Written by: Tiffany Duening
H-E-B Digital Senior Content Design Manager
Imagine walking into a grocery store, but there are no employees in sight. There’s no one to greet you, help you find products, slice your deli meat, or check you out. Or maybe there is an employee—but they’re exceptionally rude. Or they won’t stop cracking jokes. Maybe they don’t even speak your language.
You probably wouldn’t shop there again.
In digital experiences, you have to rely on written words in place of conversations with actual people. If the words aren’t right, the whole experience is ruined.
As a content designer, it’s my job to ensure every online conversation we have with customers is as effective and enjoyable as shopping in an H-E-B store. People love our stores for the friendliness, unique offerings, community-centered ethos, and proud Texan vibes. Well, that, and the ice cream.
What is “Content Design”?
Content designers at H-E-B Digital are responsible for nearly all the words in our digital experiences. We collaborate with researchers, designers, product managers, and engineers to create digital interfaces that balance our four key content principles: useful, clear, concise, and consistent.
Still fuzzy? Compare content design with copywriting. Copywriters use romantic language to inspire an emotional response and get users to buy something. Content designers use simple language to help users understand their experience and help them accomplish something. As content designers, we solve problems and shape experiences through content.

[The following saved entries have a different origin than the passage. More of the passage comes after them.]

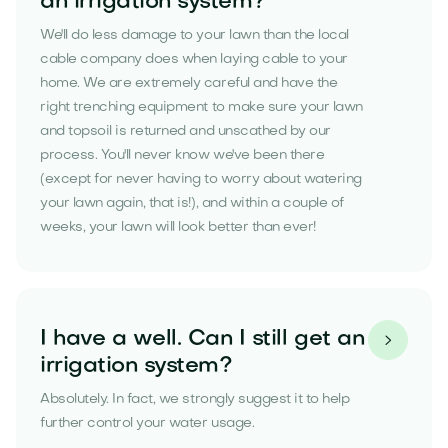
an irrigation system?
We'll do less damage to your lawn than the local
cable company does when laying cable to your
home. We are extremely careful and have the
right trenching equipment to make sure your lawn
and topsoil is returned and unscathed by our
process. You'll never know we've been there
(except for never having to worry about watering
your lawn again, that is!), and within a couple of
weeks, your lawn will look better than ever!
I have a well. Can I still get an

irrigation system?
Absolutely. In fact, we strongly suggest it to help
further control your water usage.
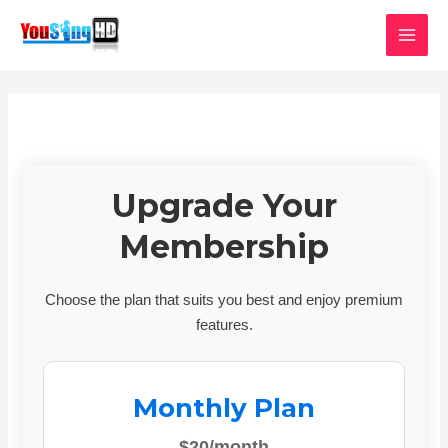
Skip
MAI
to
MEN
content
Upgrade Your
Membership
Choose the plan that suits you best and enjoy premium
features.
Monthly Plan
$20/month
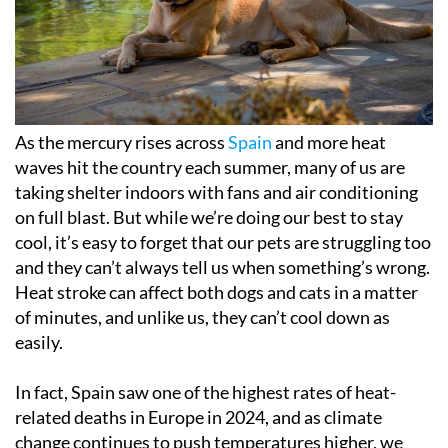
As the mercury rises across
Spain
and more heat
waves hit the country each summer, many of us are
taking shelter indoors with fans and air conditioning
on full blast. But while we’re doing our best to stay
cool, it’s easy to forget that our pets are struggling too
and they can’t always tell us when something’s wrong.
Heat stroke can affect both dogs and cats in a matter
of minutes, and unlike us, they can’t cool down as
easily.
In fact, Spain saw one of the highest rates of heat-
related deaths in Europe in 2024, and as climate
change continues to push temperatures higher, we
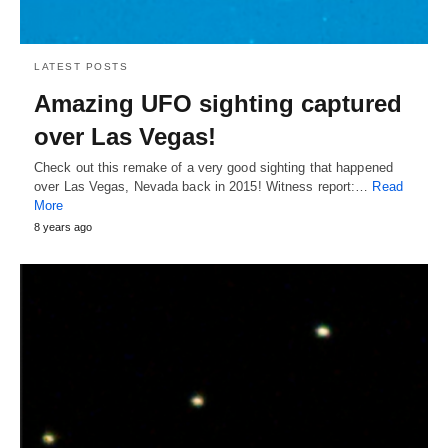
LATEST POSTS
Amazing UFO sighting captured
over Las Vegas!
Check out this remake of a very good sighting that happened
over Las Vegas, Nevada back in 2015! Witness report:…
Read
More
8 years ago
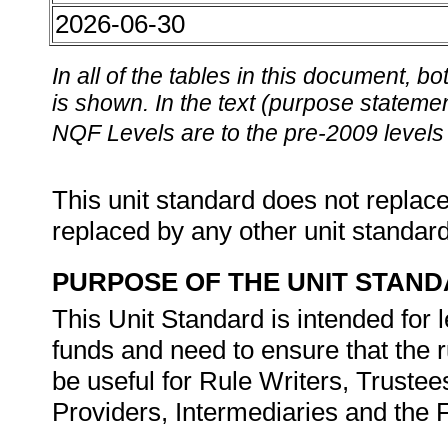
2026-06-30
In all of the tables in this document,
is shown. In the text (purpose statement
NQF Levels are to the pre-2009 levels 
This unit standard does not replace
replaced by any other unit standar
PURPOSE OF THE UNIT STAN
This Unit Standard is intended for 
funds and need to ensure that the r
be useful for Rule Writers, Trustee
Providers, Intermediaries and the 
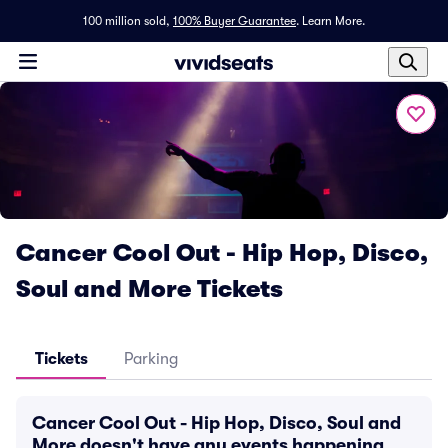
100 million sold,
100% Buyer Guarantee
.
Learn More.
Cancer Cool Out - Hip Hop, Disco,
Soul and More Tickets
Tickets
Parking
Cancer Cool Out - Hip Hop, Disco, Soul and
More doesn't have any events happening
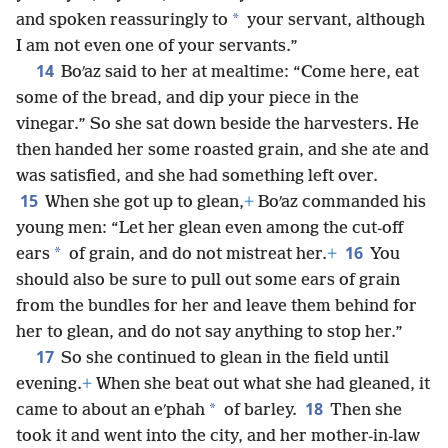
*
and spoken reassuringly to
your servant, although
I am not even one of your servants.”
14
Boʹaz said to her at mealtime: “Come here, eat
some of the bread, and dip your piece in the
vinegar.” So she sat down beside the harvesters. He
then handed her some roasted grain, and she ate and
was satisfied, and she had something left over.
15
When she got up to glean,
+
Boʹaz commanded his
young men: “Let her glean even among the cut-off
16
*
ears
of grain, and do not mistreat her.
+
You
should also be sure to pull out some ears of grain
from the bundles for her and leave them behind for
her to glean, and do not say anything to stop her.”
17
So she continued to glean in the field until
evening.
+
When she beat out what she had gleaned, it
18
*
came to about an eʹphah
of barley.
Then she
took it and went into the city, and her mother-in-law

Write simple. That means it’s easy, right? Not exactly. Because words are the source of truth, content designers need to be experts in all the ways a product functions, often sitting with engineers to turn complex ideas into something useful. And because no one likes to read (it’s okay, we get it), the copy usually needs to be short. And it needs to sound like a human, not a robot. And don’t forget it needs to go through user testing to make sure it actually works. So what does simple look like? It’s spending 30 minutes writing a single error message, coming up with 35 versions of a single headline, or asking anyone within earshot if they understand what the word “biometric” means.Simple is hard, y’all.
The new My H-E-B app
When I joined the H-E-B Digital team, our brand new H-E-B app was already full steam ahead. We had to build the car as we drove it, so to speak. While collaborating with designers to craft content for each screen, we were also documenting guidelines, researching and learning about our customers, and trying to understand and define our brand voice for the digital space.

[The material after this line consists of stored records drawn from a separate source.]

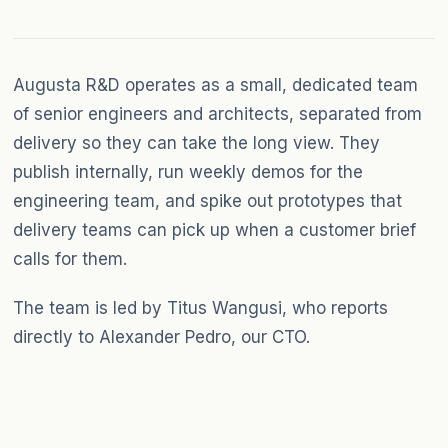
Augusta R&D operates as a small, dedicated team
of senior engineers and architects, separated from
delivery so they can take the long view. They
publish internally, run weekly demos for the
engineering team, and spike out prototypes that
delivery teams can pick up when a customer brief
calls for them.
The team is led by Titus Wangusi, who reports
directly to Alexander Pedro, our CTO.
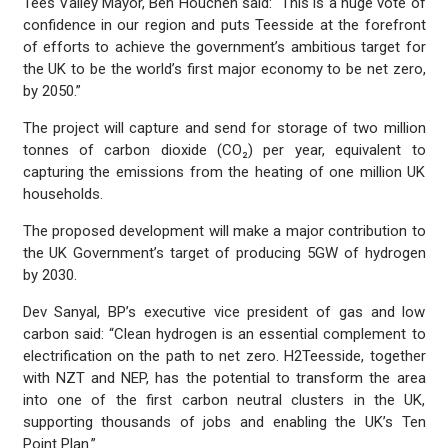
Tees Valley Mayor, Ben Houchen said: “This is a huge vote of
confidence in our region and puts Teesside at the forefront
of efforts to achieve the government’s ambitious target for
the UK to be the world’s first major economy to be net zero,
by 2050.”
The project will capture and send for storage of two million
tonnes of carbon dioxide (CO₂) per year, equivalent to
capturing the emissions from the heating of one million UK
households.
The proposed development will make a major contribution to
the UK Government’s target of producing 5GW of hydrogen
by 2030.
Dev Sanyal, BP’s executive vice president of gas and low
carbon said: “Clean hydrogen is an essential complement to
electrification on the path to net zero. H2Teesside, together
with NZT and NEP, has the potential to transform the area
into one of the first carbon neutral clusters in the UK,
supporting thousands of jobs and enabling the UK’s Ten
Point Plan.”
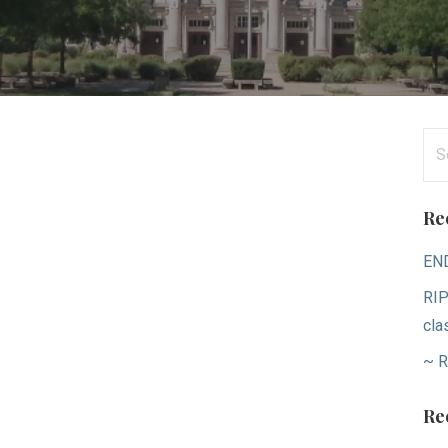
Se
for
Re
EN
RIP
cla
~ R
Re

To get up to speed, we audited what existed in our stores and online, talked with H-E-B Partners, and even worked as a personal shopper for a few hours (and wow, that’s not easy). We used these learnings to ensure our writing matched our customers’ mental models and honored our larger brand voice. For the app, we focused on making our voice sound conversational and upbeat without being too casual or overly playful.
To make sure we were being consistent, we also drafted a style guide, documenting use cases as they came up. This style guide sets rules around things like punctuation, capitalization, and word choice. This guide will likely always be changing as we evolve.

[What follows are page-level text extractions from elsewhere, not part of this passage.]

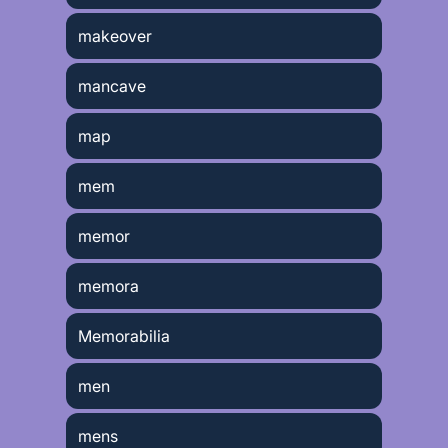
makeover
mancave
map
mem
memor
memora
Memorabilia
men
mens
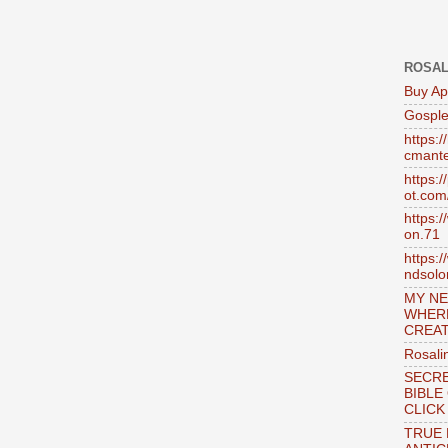
ROSAL
Buy Ap
Gosple
https:
cmante
https:
ot.com
https:
on.71
https:
ndsol
MY NE
WHER
CREAT
Rosali
SECRE
BIBLE
CLICK
TRUE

While keeping the big picture in mind, we also got deep into the details. Thinking back to our handy metaphor: you wouldn’t want to be halfway through checkout in a store, only to have your cashier tell you they were unable to add the item to your cart and ask you to leave. That shouldn’t happen in the app either. Every piece of content was crafted to reflect the type of experience you’d want in a real store, whether things are going well or not.
Content design in action
Let’s see what that looks like: Here’s some of the content we wrote for the My H-E-B app so you can see the difference a few words can make.
Information gathering
Often called a “permissions primer,” this dialog shows up when your phone needs approval to access information, for example, to use your location to find your nearest store. Sharing data can be a little scary so we use primers like this to let customers know what data we need and why.
The copy in the first image below sounds impersonal and doesn’t help the user understand why sharing their data would be helpful. Rewritten, it sounds more like something a real person would say to you. And details like button copy matter too: “Continue” gives the user a hint that there’s another step, and “Not now” lets them know they can always change it later.